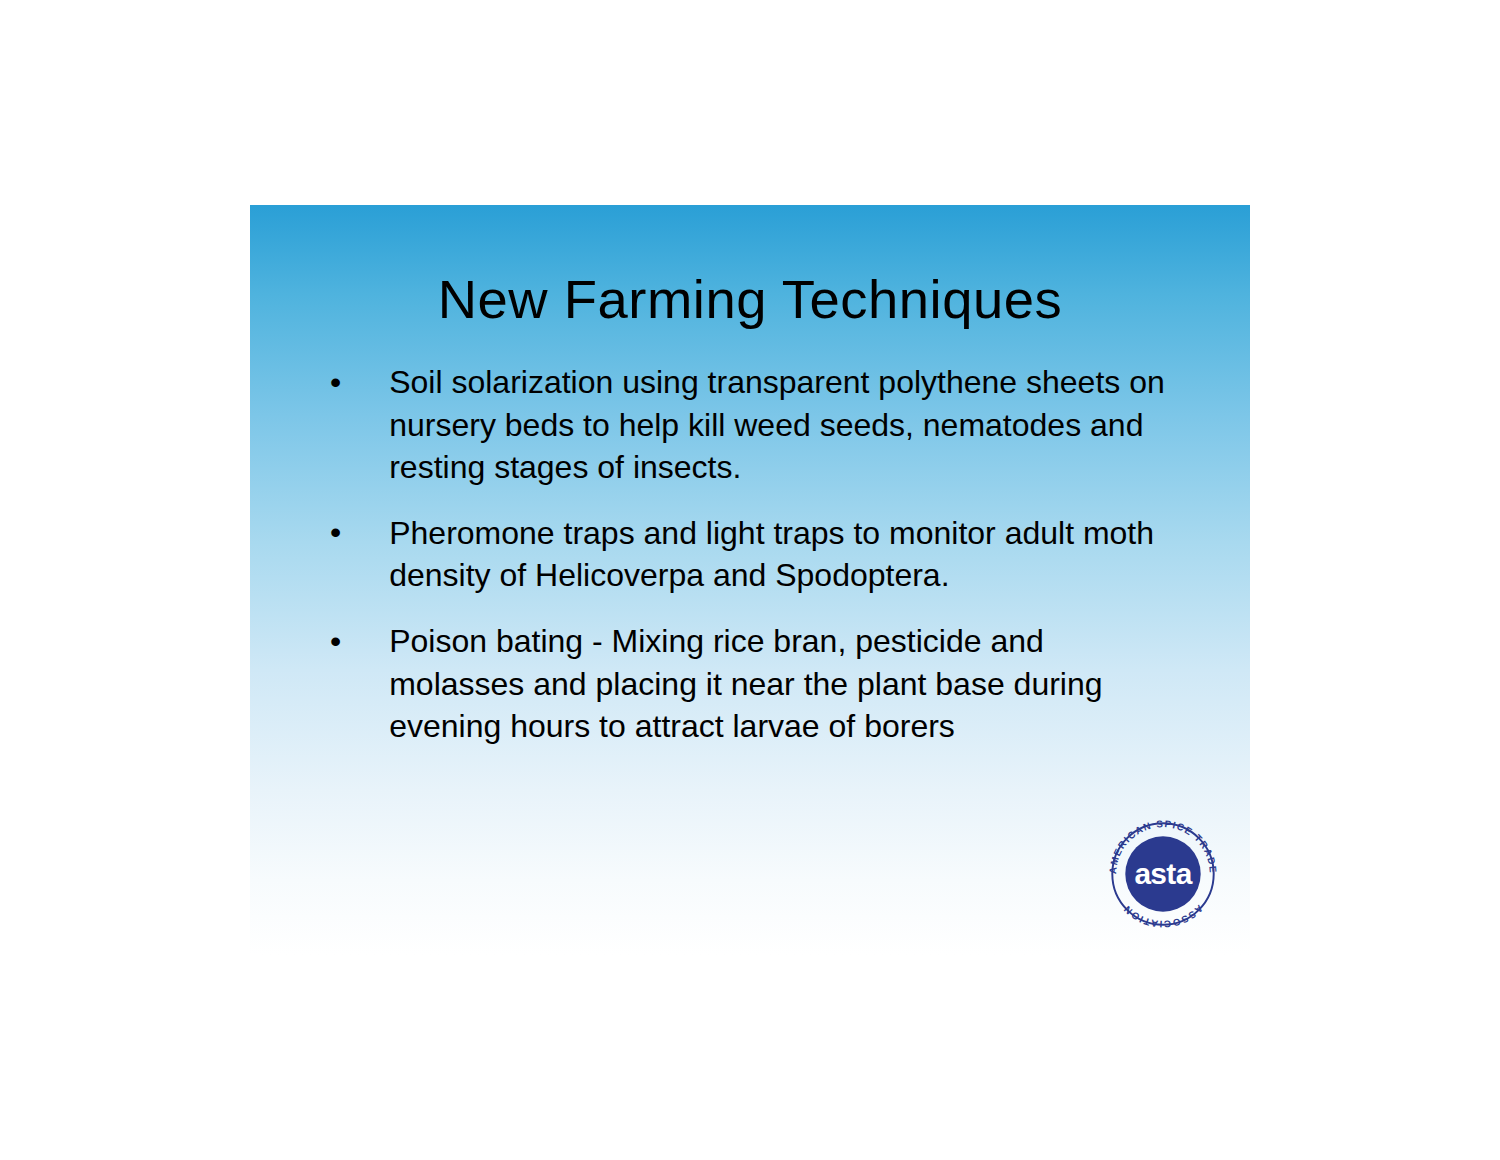New Farming Techniques
Soil solarization using transparent polythene sheets on nursery beds to help kill weed seeds, nematodes and resting stages of insects.
Pheromone traps and light traps to monitor adult moth density of Helicoverpa and Spodoptera.
Poison bating - Mixing rice bran, pesticide and molasses and placing it near the plant base during evening hours to attract larvae of borers
American Spice Trade Association AMERICAN SPICE TRADE ASSOCIATION asta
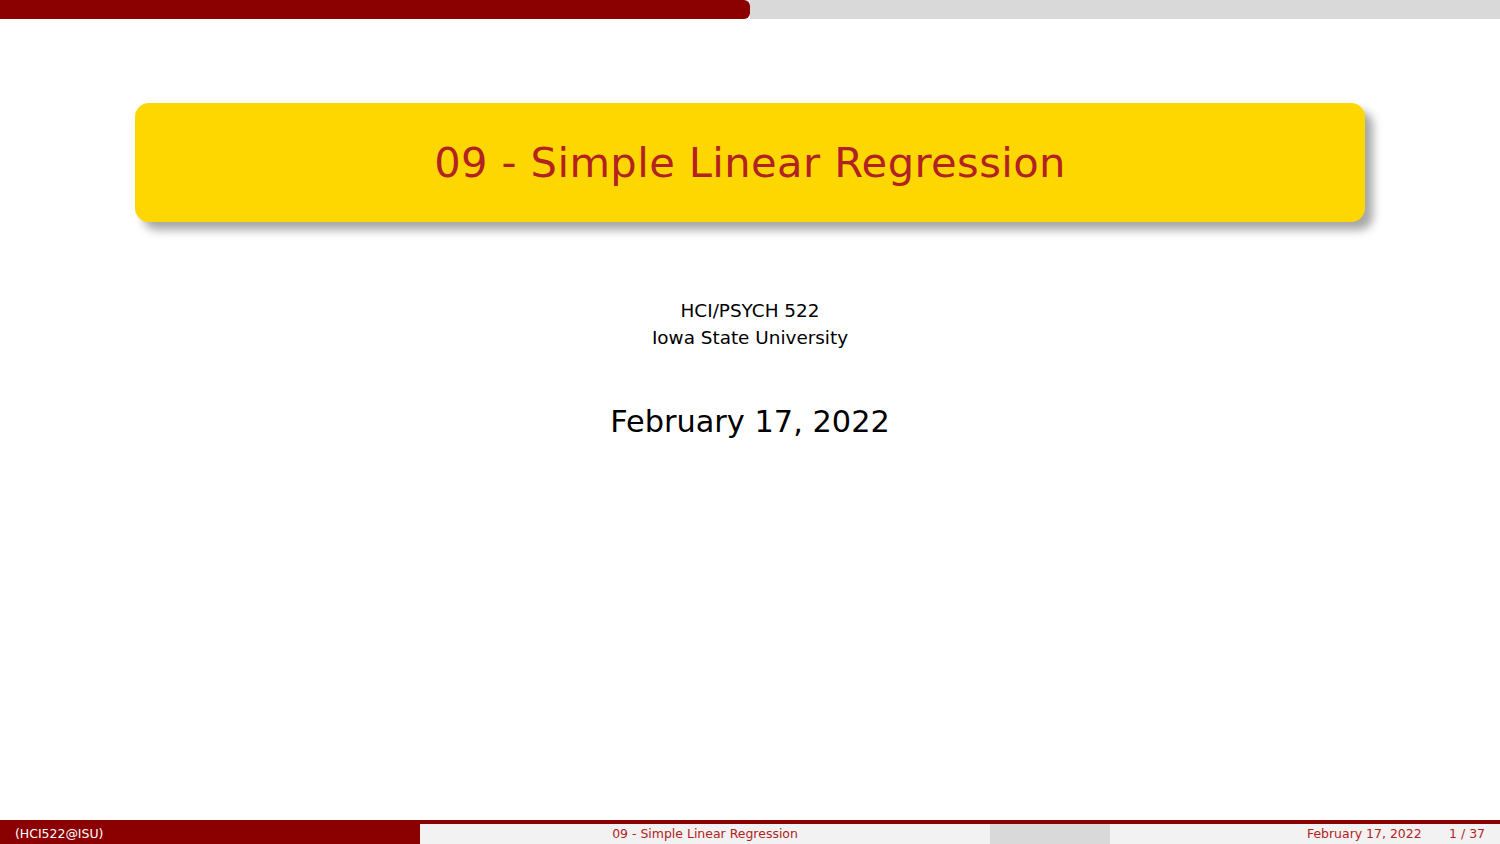09 - Simple Linear Regression
HCI/PSYCH 522
Iowa State University
February 17, 2022
(HCI522@ISU)
09 - Simple Linear Regression
February 17, 20221 / 37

TASK =
Please give again only those lines that run from the one containing "Soil solarization using" through the final line of the listing, both included, exactly as written and without pictures.

EXERCISE ANSWER =
Soil solarization using transparent polythene sheets on nursery beds to help kill weed seeds, nematodes and resting stages of insects.
Pheromone traps and light traps to monitor adult moth density of Helicoverpa and Spodoptera.
Poison bating - Mixing rice bran, pesticide and molasses and placing it near the plant base during evening hours to attract larvae of borers
American Spice Trade Association AMERICAN SPICE TRADE ASSOCIATION asta
09 - Simple Linear Regression
HCI/PSYCH 522
Iowa State University
February 17, 2022
(HCI522@ISU)
09 - Simple Linear Regression
February 17, 20221 / 37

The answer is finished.